#### Required action:
The response should contain all of the records, copied exactly, and none of the images.

#### Data to use:
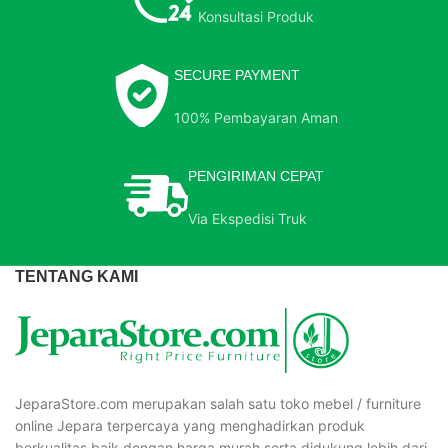
Konsultasi Produk
SECURE PAYMENT
100% Pembayaran Aman
PENGIRIMAN CEPAT
Via Ekspedisi Truk
TENTANG KAMI
JeparaStore.com merupakan salah satu toko mebel / furniture
online Jepara terpercaya yang menghadirkan produk
berkualitas baik dengan harga murah serta didukung lebih dari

#### Result:
Konsultasi Produk
SECURE PAYMENT
100% Pembayaran Aman
PENGIRIMAN CEPAT
Via Ekspedisi Truk
TENTANG KAMI
JeparaStore.com merupakan salah satu toko mebel / furniture
online Jepara terpercaya yang menghadirkan produk
berkualitas baik dengan harga murah serta didukung lebih dari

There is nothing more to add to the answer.